◆ **Try it**:
Bring together copies of the lines in the data below that contain the word "thickness".

[Stored data]
****

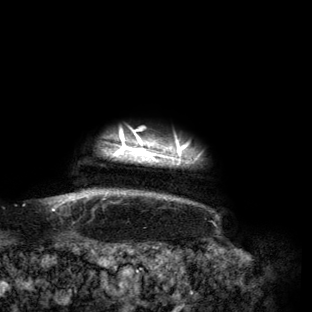
Breast MRI (dynamic contrast-enhanced), one axial slice. Slice 141 of 160 in the series (ordered by position). Cropped to one breast. Dynamic contrast-enhanced series, time point 2 of 6 at this slice position (early post-contrast). 3 T. TE 2.7 ms, TR 6.5 ms. 1.2 mm slice thickness. 312 × 312 image matrix. Female patient.
Annotated regions visible in this slice (semi-automatic segmentation, software-assisted and operator-edited):
- enhancing-tissue mask used for the functional tumour volume (all voxels passing the contrast-enhancement thresholds inside the analysis volume; usually the tumour): box from (x=59, y=132) to (x=197, y=199) px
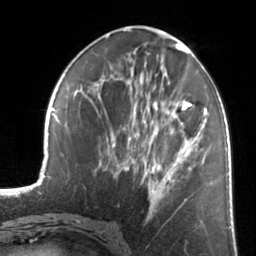
Breast MRI, one axial slice. Slice 60 of 134 in the series (ordered by position). Cropped to one breast. Dynamic contrast-enhanced series, time point 2 of 7 at this slice position (early post-contrast). 3 T. TE 1.7 ms, TR 4.6 ms. 1.2 mm slice thickness. 256 × 256 image matrix. Female patient.
Annotated regions visible in this slice (semi-automatic segmentation, software-assisted and operator-edited):
- enhancing-tissue mask used for the functional tumour volume (all voxels passing the contrast-enhancement thresholds inside the analysis volume; usually the tumour): box from (x=124, y=89) to (x=205, y=217) px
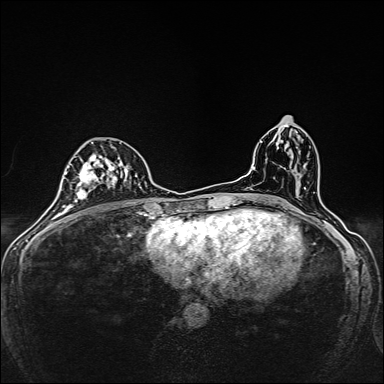
Breast MRI, one axial slice; position 79 of 160 along the scan axis; dynamic contrast-enhanced series, time point 2 of 7 at this slice position (early post-contrast); 1.5 T; TE 2.4 ms, TR 5.2 ms; 1 mm slice thickness; 384 × 384 image matrix. Female patient.
Annotated regions visible in this slice (semi-automatic segmentation, software-assisted and operator-edited):
- enhancing-tissue mask used for the functional tumour volume (all voxels passing the contrast-enhancement thresholds inside the analysis volume; usually the tumour): box from (x=72, y=156) to (x=134, y=208) px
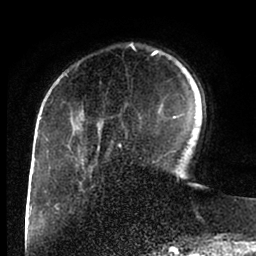
Breast MRI (dynamic contrast-enhanced), one axial slice. Slice 25 of 88 in the series (ordered by position). Cropped to one breast. Dynamic contrast-enhanced series, time point 2 of 6 at this slice position (early post-contrast). 1.5 T. TE 2 ms, TR 4.1 ms. 256 × 256 image matrix, field of view 170 × 170 mm. Female patient.
Annotated regions visible in this slice (semi-automatic segmentation, software-assisted and operator-edited):
- enhancing-tissue mask used for the functional tumour volume (all voxels passing the contrast-enhancement thresholds inside the analysis volume; usually the tumour): box from (x=82, y=50) to (x=184, y=171) px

****

◆ **The answer**:
Breast MRI (dynamic contrast-enhanced), one axial slice. Slice 141 of 160 in the series (ordered by position). Cropped to one breast. Dynamic contrast-enhanced series, time point 2 of 6 at this slice position (early post-contrast). 3 T. TE 2.7 ms, TR 6.5 ms. 1.2 mm slice thickness. 312 × 312 image matrix. Female patient.
Breast MRI, one axial slice. Slice 60 of 134 in the series (ordered by position). Cropped to one breast. Dynamic contrast-enhanced series, time point 2 of 7 at this slice position (early post-contrast). 3 T. TE 1.7 ms, TR 4.6 ms. 1.2 mm slice thickness. 256 × 256 image matrix. Female patient.
Breast MRI, one axial slice; position 79 of 160 along the scan axis; dynamic contrast-enhanced series, time point 2 of 7 at this slice position (early post-contrast); 1.5 T; TE 2.4 ms, TR 5.2 ms; 1 mm slice thickness; 384 × 384 image matrix. Female patient.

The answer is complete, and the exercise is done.